(Records excerpted from a collection)
★ ★ ★ ★
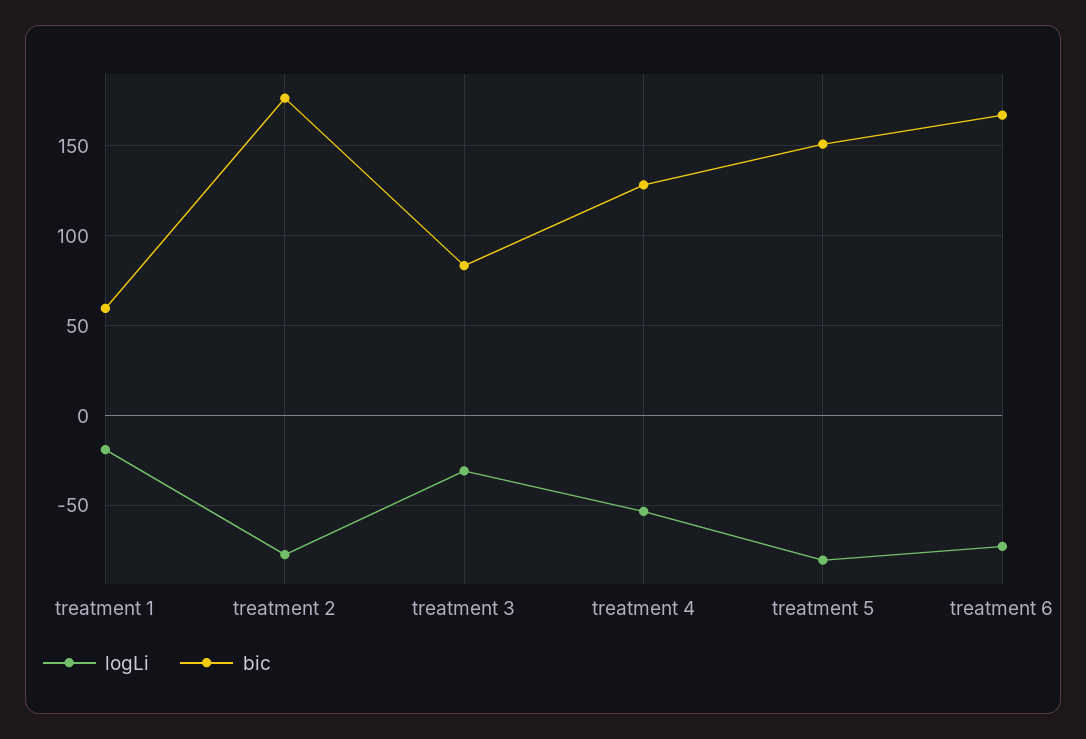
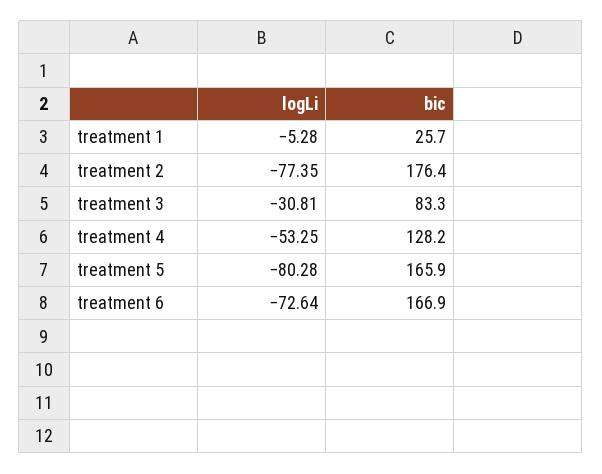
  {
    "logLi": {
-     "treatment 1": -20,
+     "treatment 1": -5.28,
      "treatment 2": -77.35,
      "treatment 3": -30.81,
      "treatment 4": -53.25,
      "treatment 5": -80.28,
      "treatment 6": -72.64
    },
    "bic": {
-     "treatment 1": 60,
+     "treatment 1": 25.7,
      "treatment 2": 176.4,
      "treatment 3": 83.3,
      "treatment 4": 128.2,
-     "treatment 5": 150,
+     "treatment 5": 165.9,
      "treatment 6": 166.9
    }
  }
★ ★ ★ ★
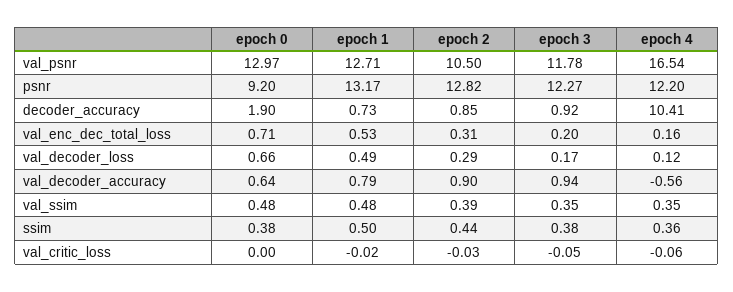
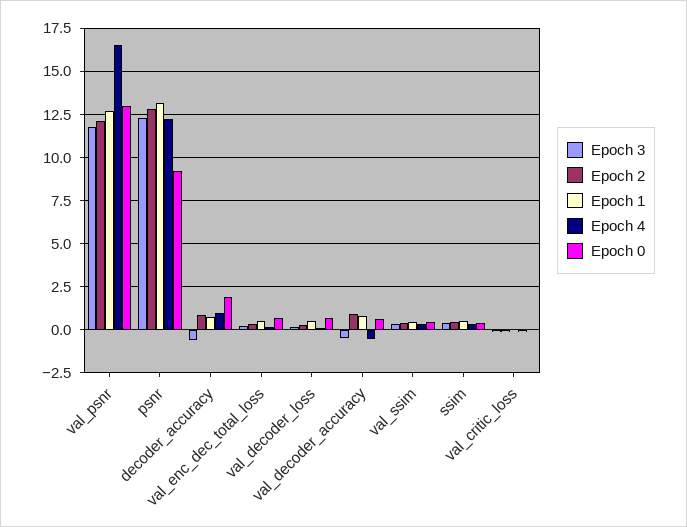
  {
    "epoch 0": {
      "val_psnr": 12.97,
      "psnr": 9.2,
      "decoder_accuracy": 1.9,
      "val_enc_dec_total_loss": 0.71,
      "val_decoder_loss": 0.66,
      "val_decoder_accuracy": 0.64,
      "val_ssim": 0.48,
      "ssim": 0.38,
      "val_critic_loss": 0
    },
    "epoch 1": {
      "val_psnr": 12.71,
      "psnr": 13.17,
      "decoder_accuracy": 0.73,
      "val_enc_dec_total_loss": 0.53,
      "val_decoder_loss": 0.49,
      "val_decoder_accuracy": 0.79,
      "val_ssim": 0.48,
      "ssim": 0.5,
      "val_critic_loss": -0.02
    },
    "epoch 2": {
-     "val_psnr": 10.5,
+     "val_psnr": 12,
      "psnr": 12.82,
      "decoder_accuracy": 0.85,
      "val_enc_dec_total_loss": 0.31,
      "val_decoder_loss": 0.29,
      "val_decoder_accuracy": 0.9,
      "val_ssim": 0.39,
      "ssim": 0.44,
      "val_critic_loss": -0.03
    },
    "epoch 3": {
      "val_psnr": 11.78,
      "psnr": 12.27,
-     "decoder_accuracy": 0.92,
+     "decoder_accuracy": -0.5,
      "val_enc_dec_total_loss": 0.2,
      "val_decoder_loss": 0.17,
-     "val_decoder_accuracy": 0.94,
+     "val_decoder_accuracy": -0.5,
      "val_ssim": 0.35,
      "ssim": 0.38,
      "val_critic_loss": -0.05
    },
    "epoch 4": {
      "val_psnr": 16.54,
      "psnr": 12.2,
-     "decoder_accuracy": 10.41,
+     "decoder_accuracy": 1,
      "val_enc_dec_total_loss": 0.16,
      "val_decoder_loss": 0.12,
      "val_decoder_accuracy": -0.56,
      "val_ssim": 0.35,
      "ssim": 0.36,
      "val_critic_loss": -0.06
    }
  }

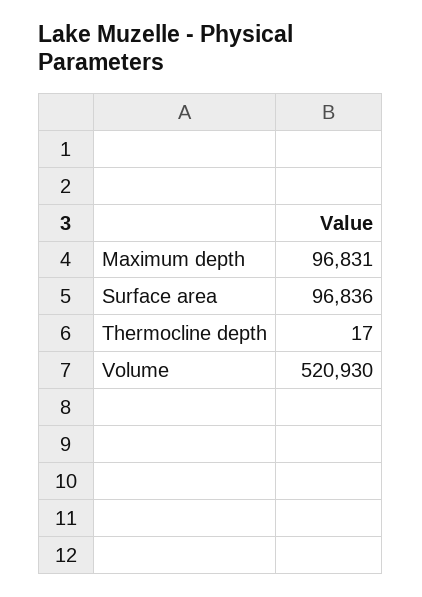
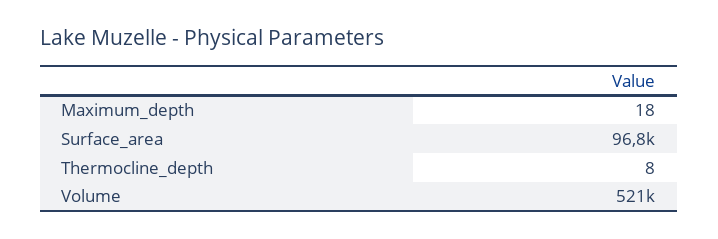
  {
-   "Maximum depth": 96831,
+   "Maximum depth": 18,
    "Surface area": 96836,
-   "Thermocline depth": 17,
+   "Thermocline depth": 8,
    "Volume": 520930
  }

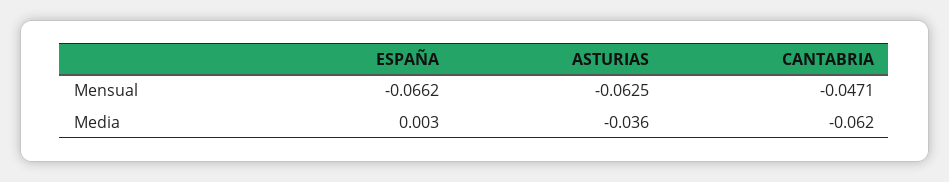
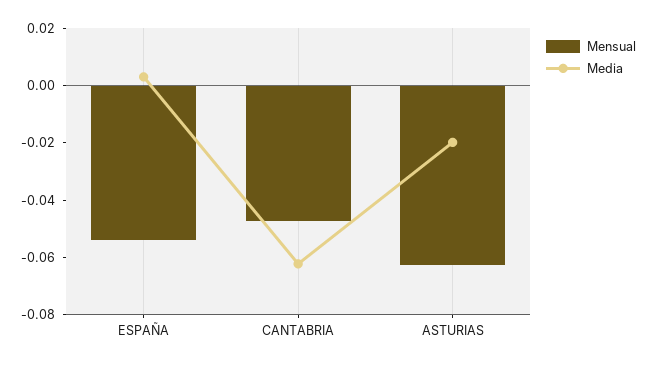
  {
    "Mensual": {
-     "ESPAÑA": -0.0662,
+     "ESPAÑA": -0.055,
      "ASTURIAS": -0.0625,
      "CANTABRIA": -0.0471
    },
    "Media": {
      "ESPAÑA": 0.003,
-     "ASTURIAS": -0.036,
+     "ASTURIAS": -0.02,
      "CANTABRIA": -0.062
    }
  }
★ ★ ★ ★
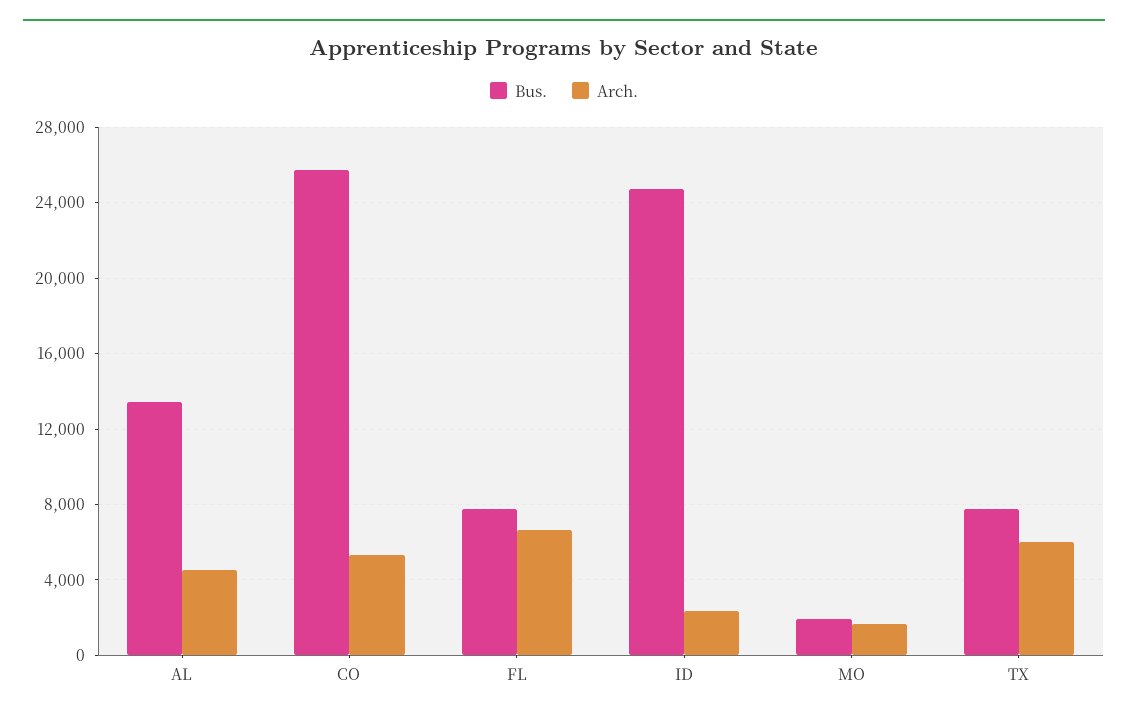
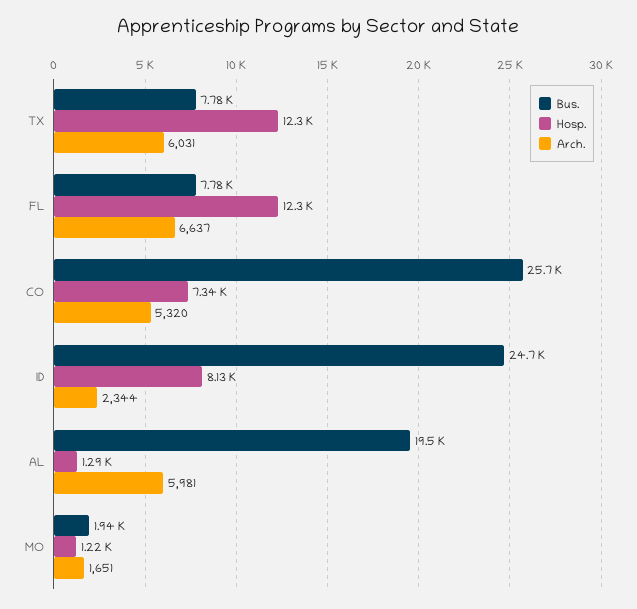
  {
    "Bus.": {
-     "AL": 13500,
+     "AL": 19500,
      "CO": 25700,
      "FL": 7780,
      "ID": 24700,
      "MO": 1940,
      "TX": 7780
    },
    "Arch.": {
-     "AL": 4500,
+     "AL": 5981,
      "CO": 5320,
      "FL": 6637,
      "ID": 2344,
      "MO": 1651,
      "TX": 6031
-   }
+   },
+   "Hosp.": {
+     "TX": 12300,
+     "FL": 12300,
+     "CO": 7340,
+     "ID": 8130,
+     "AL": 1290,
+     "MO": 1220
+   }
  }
★ ★ ★ ★
Copy out each line of the data that has the word "ESPAÑA" in it.

-     "ESPAÑA": -0.0662,
+     "ESPAÑA": -0.055,
      "ESPAÑA": 0.003,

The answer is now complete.